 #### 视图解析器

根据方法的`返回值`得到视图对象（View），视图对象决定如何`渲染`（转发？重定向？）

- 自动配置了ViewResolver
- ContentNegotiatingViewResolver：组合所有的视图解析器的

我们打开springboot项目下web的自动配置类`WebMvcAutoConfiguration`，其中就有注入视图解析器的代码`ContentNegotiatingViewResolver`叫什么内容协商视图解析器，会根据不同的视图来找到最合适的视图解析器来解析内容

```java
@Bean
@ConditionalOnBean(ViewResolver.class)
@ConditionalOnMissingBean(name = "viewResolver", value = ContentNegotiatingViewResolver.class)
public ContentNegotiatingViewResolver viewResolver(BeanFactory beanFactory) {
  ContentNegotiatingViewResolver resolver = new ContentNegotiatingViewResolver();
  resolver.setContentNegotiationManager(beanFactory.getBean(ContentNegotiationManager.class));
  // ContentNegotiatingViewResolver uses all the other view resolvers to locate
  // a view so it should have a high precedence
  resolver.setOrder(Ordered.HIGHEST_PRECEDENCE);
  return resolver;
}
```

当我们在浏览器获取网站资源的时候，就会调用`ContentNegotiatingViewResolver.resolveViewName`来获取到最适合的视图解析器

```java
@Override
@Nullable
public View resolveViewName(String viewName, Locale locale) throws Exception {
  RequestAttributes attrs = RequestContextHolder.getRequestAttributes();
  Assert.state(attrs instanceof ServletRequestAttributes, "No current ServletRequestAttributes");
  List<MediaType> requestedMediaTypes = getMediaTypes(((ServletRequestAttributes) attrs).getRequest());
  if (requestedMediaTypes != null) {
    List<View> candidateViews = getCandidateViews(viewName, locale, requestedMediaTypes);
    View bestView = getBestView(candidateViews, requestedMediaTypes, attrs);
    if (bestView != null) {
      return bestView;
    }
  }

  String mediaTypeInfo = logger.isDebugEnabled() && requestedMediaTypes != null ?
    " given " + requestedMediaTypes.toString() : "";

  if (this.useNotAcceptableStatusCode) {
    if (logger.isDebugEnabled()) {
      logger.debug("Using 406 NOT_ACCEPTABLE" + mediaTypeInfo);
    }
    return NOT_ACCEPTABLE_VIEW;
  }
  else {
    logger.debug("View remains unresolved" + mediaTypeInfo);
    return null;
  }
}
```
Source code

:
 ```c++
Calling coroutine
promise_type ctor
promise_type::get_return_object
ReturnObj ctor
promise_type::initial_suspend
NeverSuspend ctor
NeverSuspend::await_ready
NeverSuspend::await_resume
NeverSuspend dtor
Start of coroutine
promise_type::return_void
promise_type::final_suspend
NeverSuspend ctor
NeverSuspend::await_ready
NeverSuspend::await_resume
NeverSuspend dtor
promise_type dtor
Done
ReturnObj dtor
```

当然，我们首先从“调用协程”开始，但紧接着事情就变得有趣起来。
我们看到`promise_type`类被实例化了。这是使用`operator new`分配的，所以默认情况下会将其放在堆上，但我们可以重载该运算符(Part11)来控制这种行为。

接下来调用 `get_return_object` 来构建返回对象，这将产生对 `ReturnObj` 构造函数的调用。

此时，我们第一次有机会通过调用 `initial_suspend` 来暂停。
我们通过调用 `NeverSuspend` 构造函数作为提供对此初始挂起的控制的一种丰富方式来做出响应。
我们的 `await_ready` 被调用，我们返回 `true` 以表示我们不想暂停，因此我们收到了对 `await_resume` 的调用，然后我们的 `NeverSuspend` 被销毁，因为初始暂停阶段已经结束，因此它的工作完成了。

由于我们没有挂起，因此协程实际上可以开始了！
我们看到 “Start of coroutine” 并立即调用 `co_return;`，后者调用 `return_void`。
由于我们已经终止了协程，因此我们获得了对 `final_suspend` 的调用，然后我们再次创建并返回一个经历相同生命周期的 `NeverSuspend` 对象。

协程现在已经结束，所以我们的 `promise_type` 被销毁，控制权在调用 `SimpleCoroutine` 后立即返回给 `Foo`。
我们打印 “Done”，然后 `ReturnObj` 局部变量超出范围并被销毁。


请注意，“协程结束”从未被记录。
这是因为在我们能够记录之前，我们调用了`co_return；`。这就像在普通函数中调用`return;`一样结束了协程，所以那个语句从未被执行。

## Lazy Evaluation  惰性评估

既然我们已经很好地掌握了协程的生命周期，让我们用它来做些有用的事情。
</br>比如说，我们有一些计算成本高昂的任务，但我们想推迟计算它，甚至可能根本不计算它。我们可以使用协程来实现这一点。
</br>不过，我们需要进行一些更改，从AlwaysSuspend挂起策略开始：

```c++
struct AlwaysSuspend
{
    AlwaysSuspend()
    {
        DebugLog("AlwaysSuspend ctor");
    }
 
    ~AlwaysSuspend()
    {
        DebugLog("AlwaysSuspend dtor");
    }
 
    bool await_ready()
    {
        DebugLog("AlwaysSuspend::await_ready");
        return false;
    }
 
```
• • • • •
Print all the entries exactly as written.

Result:
 #### 视图解析器

根据方法的`返回值`得到视图对象（View），视图对象决定如何`渲染`（转发？重定向？）

- 自动配置了ViewResolver
- ContentNegotiatingViewResolver：组合所有的视图解析器的

我们打开springboot项目下web的自动配置类`WebMvcAutoConfiguration`，其中就有注入视图解析器的代码`ContentNegotiatingViewResolver`叫什么内容协商视图解析器，会根据不同的视图来找到最合适的视图解析器来解析内容

```java
@Bean
@ConditionalOnBean(ViewResolver.class)
@ConditionalOnMissingBean(name = "viewResolver", value = ContentNegotiatingViewResolver.class)
public ContentNegotiatingViewResolver viewResolver(BeanFactory beanFactory) {
  ContentNegotiatingViewResolver resolver = new ContentNegotiatingViewResolver();
  resolver.setContentNegotiationManager(beanFactory.getBean(ContentNegotiationManager.class));
  // ContentNegotiatingViewResolver uses all the other view resolvers to locate
  // a view so it should have a high precedence
  resolver.setOrder(Ordered.HIGHEST_PRECEDENCE);
  return resolver;
}
```

当我们在浏览器获取网站资源的时候，就会调用`ContentNegotiatingViewResolver.resolveViewName`来获取到最适合的视图解析器

```java
@Override
@Nullable
public View resolveViewName(String viewName, Locale locale) throws Exception {
  RequestAttributes attrs = RequestContextHolder.getRequestAttributes();
  Assert.state(attrs instanceof ServletRequestAttributes, "No current ServletRequestAttributes");
  List<MediaType> requestedMediaTypes = getMediaTypes(((ServletRequestAttributes) attrs).getRequest());
  if (requestedMediaTypes != null) {
    List<View> candidateViews = getCandidateViews(viewName, locale, requestedMediaTypes);
    View bestView = getBestView(candidateViews, requestedMediaTypes, attrs);
    if (bestView != null) {
      return bestView;
    }
  }

  String mediaTypeInfo = logger.isDebugEnabled() && requestedMediaTypes != null ?
    " given " + requestedMediaTypes.toString() : "";

  if (this.useNotAcceptableStatusCode) {
    if (logger.isDebugEnabled()) {
      logger.debug("Using 406 NOT_ACCEPTABLE" + mediaTypeInfo);
    }
    return NOT_ACCEPTABLE_VIEW;
  }
  else {
    logger.debug("View remains unresolved" + mediaTypeInfo);
    return null;
  }
}
```
Source code

:
 ```c++
Calling coroutine
promise_type ctor
promise_type::get_return_object
ReturnObj ctor
promise_type::initial_suspend
NeverSuspend ctor
NeverSuspend::await_ready
NeverSuspend::await_resume
NeverSuspend dtor
Start of coroutine
promise_type::return_void
promise_type::final_suspend
NeverSuspend ctor
NeverSuspend::await_ready
NeverSuspend::await_resume
NeverSuspend dtor
promise_type dtor
Done
ReturnObj dtor
```

当然，我们首先从“调用协程”开始，但紧接着事情就变得有趣起来。
我们看到`promise_type`类被实例化了。这是使用`operator new`分配的，所以默认情况下会将其放在堆上，但我们可以重载该运算符(Part11)来控制这种行为。

接下来调用 `get_return_object` 来构建返回对象，这将产生对 `ReturnObj` 构造函数的调用。

此时，我们第一次有机会通过调用 `initial_suspend` 来暂停。
我们通过调用 `NeverSuspend` 构造函数作为提供对此初始挂起的控制的一种丰富方式来做出响应。
我们的 `await_ready` 被调用，我们返回 `true` 以表示我们不想暂停，因此我们收到了对 `await_resume` 的调用，然后我们的 `NeverSuspend` 被销毁，因为初始暂停阶段已经结束，因此它的工作完成了。

由于我们没有挂起，因此协程实际上可以开始了！
我们看到 “Start of coroutine” 并立即调用 `co_return;`，后者调用 `return_void`。
由于我们已经终止了协程，因此我们获得了对 `final_suspend` 的调用，然后我们再次创建并返回一个经历相同生命周期的 `NeverSuspend` 对象。

协程现在已经结束，所以我们的 `promise_type` 被销毁，控制权在调用 `SimpleCoroutine` 后立即返回给 `Foo`。
我们打印 “Done”，然后 `ReturnObj` 局部变量超出范围并被销毁。


请注意，“协程结束”从未被记录。
这是因为在我们能够记录之前，我们调用了`co_return；`。这就像在普通函数中调用`return;`一样结束了协程，所以那个语句从未被执行。

## Lazy Evaluation  惰性评估

既然我们已经很好地掌握了协程的生命周期，让我们用它来做些有用的事情。
</br>比如说，我们有一些计算成本高昂的任务，但我们想推迟计算它，甚至可能根本不计算它。我们可以使用协程来实现这一点。
</br>不过，我们需要进行一些更改，从AlwaysSuspend挂起策略开始：

```c++
struct AlwaysSuspend
{
    AlwaysSuspend()
    {
        DebugLog("AlwaysSuspend ctor");
    }
 
    ~AlwaysSuspend()
    {
        DebugLog("AlwaysSuspend dtor");
    }
 
    bool await_ready()
    {
        DebugLog("AlwaysSuspend::await_ready");
        return false;
    }
 
```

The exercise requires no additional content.